> **INPUT**
************
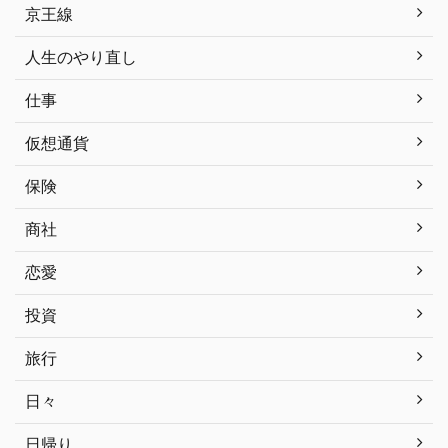
京王線
人生のやり直し
仕事
仮想通貨
保険
商社
恋愛
投資
旅行
日々
日帰り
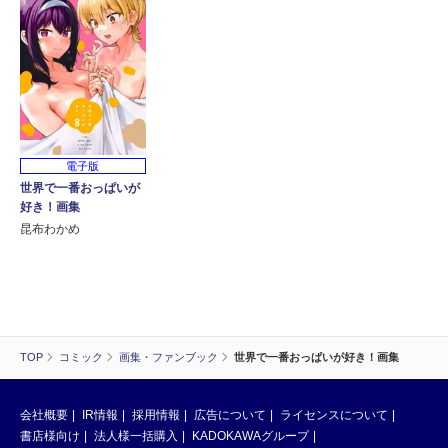
電子版
世界で一番おっぱいが
好き！画集
昆布わかめ
TOP
コミック
画集・ファンブック
世界で一番おっぱいが好き！画集
会社概要
IR情報
採用情報
広告について
ライセンスについて
書店様向け
法人様一括購入
KADOKAWAグループ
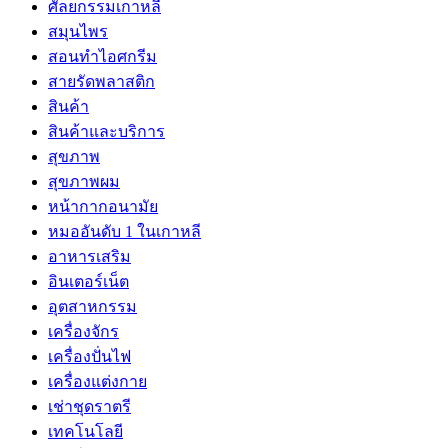
ศัลยกรรมเกาหลี
สมุนไพร
สอนทำไอศกรีม
สายรัดพลาสติก
สินค้า
สินค้าและบริการ
สุขภาพ
สุขภาพผม
หน้ากากอนามัย
หมออันดับ 1 ในเกาหลี
อาหารเสริม
อินเตอร์เน็ต
อุตสาหกรรม
เครื่องจักร
เครื่องปั่นไฟ
เครื่องแต่งกาย
เช่าชุดราตรี
เทคโนโลยี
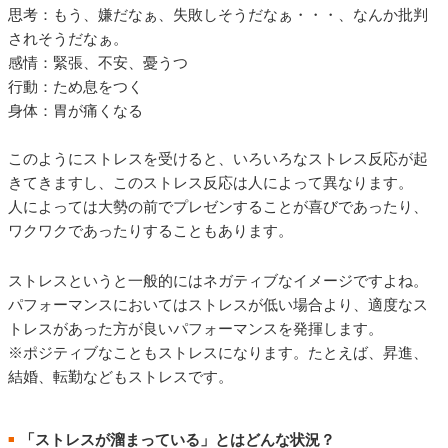
思考：もう、嫌だなぁ、失敗しそうだなぁ・・・、なんか批判
されそうだなぁ。
感情：緊張、不安、憂うつ
行動：ため息をつく
身体：胃が痛くなる
このようにストレスを受けると、いろいろなストレス反応が起
きてきますし、このストレス反応は人によって異なります。
人によっては大勢の前でプレゼンすることが喜びであったり、
ワクワクであったりすることもあります。
ストレスというと一般的にはネガティブなイメージですよね。
パフォーマンスにおいてはストレスが低い場合より、適度なス
トレスがあった方が良いパフォーマンスを発揮します。
※ポジティブなこともストレスになります。たとえば、昇進、
結婚、転勤などもストレスです。
「ストレスが溜まっている」とはどんな状況？
■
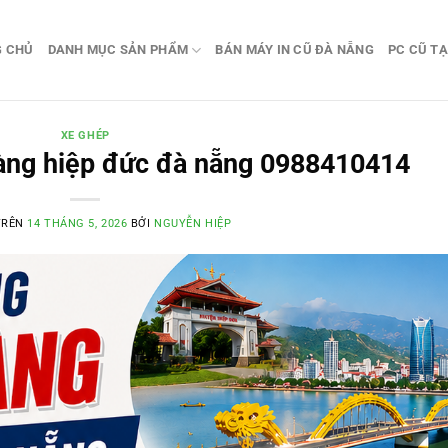
G CHỦ
DANH MỤC SẢN PHẨM
BÁN MÁY IN CŨ ĐÀ NẴNG
PC CŨ TẠ
XE GHÉP
àng hiệp đức đà nẵng 0988410414
TRÊN
14 THÁNG 5, 2026
BỞI
NGUYỄN HIỆP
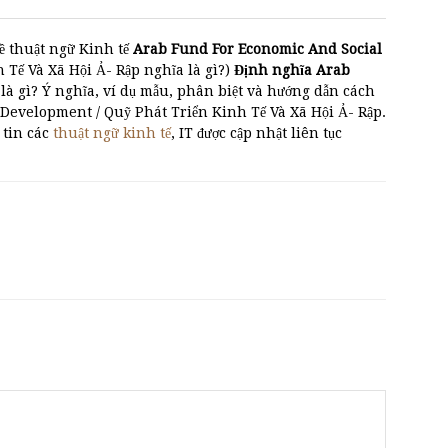
ề thuật ngữ Kinh tế
Arab Fund For Economic And Social
Tế Và Xã Hội Ả- Rập nghĩa là gì?)
Định nghĩa Arab
là gì? Ý nghĩa, ví dụ mẫu, phân biệt và hướng dẫn cách
Development / Quỹ Phát Triển Kinh Tế Và Xã Hội Ả- Rập.
 tin các
thuật ngữ kinh tế
, IT được cập nhật liên tục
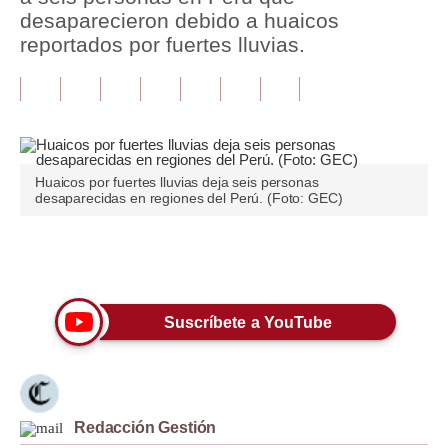
desaparecieron debido a huaicos
Tu Dinero
reportados por fuertes lluvias.
Finanzas Personales
Inmobiliarias
Plus G
Huaicos por fuertes lluvias deja seis personas
Opinión
desaparecidas en regiones del Perú. (Foto: GEC)
Editorial
Únete a nuestro canal
Pregunta de hoy
Blogs
Suscríbete a YouTube
Tendencias
Lujo
Redacción Gestión
Viajes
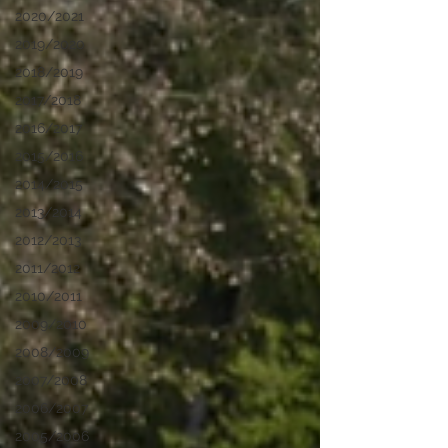
2020/2021
2019/2020
2018/2019
2017/2018
2016/2017
2015/2016
2014/2015
2013/2014
2012/2013
2011/2012
2010/2011
2009/2010
2008/2009
2007/2008
2006/2007
2005/2006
************
Reproduce every entry exactly; images stay out.

> **SOLUTION TO THIS EXERCISE**
京王線
人生のやり直し
仕事
仮想通貨
保険
商社
恋愛
投資
旅行
日々
日帰り
電子版
世界で一番おっぱいが
好き！画集
昆布わかめ
TOP
コミック
画集・ファンブック
世界で一番おっぱいが好き！画集
会社概要
IR情報
採用情報
広告について
ライセンスについて
書店様向け
法人様一括購入
KADOKAWAグループ
ศัลยกรรมเกาหลี
สมุนไพร
สอนทำไอศกรีม
สายรัดพลาสติก
สินค้า
สินค้าและบริการ
สุขภาพ
สุขภาพผม
หน้ากากอนามัย
หมออันดับ 1 ในเกาหลี
อาหารเสริม
อินเตอร์เน็ต
อุตสาหกรรม
เครื่องจักร
เครื่องปั่นไฟ
เครื่องแต่งกาย
เช่าชุดราตรี
เทคโนโลยี
思考：もう、嫌だなぁ、失敗しそうだなぁ・・・、なんか批判
されそうだなぁ。
感情：緊張、不安、憂うつ
行動：ため息をつく
身体：胃が痛くなる
このようにストレスを受けると、いろいろなストレス反応が起
きてきますし、このストレス反応は人によって異なります。
人によっては大勢の前でプレゼンすることが喜びであったり、
ワクワクであったりすることもあります。
ストレスというと一般的にはネガティブなイメージですよね。
パフォーマンスにおいてはストレスが低い場合より、適度なス
トレスがあった方が良いパフォーマンスを発揮します。
※ポジティブなこともストレスになります。たとえば、昇進、
結婚、転勤などもストレスです。
「ストレスが溜まっている」とはどんな状況？
■
G CHỦ
DANH MỤC SẢN PHẨM
BÁN MÁY IN CŨ ĐÀ NẴNG
PC CŨ TẠ
XE GHÉP
àng hiệp đức đà nẵng 0988410414
TRÊN
14 THÁNG 5, 2026
BỞI
NGUYỄN HIỆP
ề thuật ngữ Kinh tế
Arab Fund For Economic And Social
Tế Và Xã Hội Ả- Rập nghĩa là gì?)
Định nghĩa Arab
là gì? Ý nghĩa, ví dụ mẫu, phân biệt và hướng dẫn cách
Development / Quỹ Phát Triển Kinh Tế Và Xã Hội Ả- Rập.
 tin các
thuật ngữ kinh tế
, IT được cập nhật liên tục
desaparecieron debido a huaicos
Tu Dinero
reportados por fuertes lluvias.
Finanzas Personales
Inmobiliarias
Plus G
Huaicos por fuertes lluvias deja seis personas
Opinión
desaparecidas en regiones del Perú. (Foto: GEC)
Editorial
Únete a nuestro canal
Pregunta de hoy
Blogs
Suscríbete a YouTube
Tendencias
Lujo
Redacción Gestión
Viajes
2020/2021
2019/2020
2018/2019
2017/2018
2016/2017
2015/2016
2014/2015
2013/2014
2012/2013
2011/2012
2010/2011
2009/2010
2008/2009
2007/2008
2006/2007
2005/2006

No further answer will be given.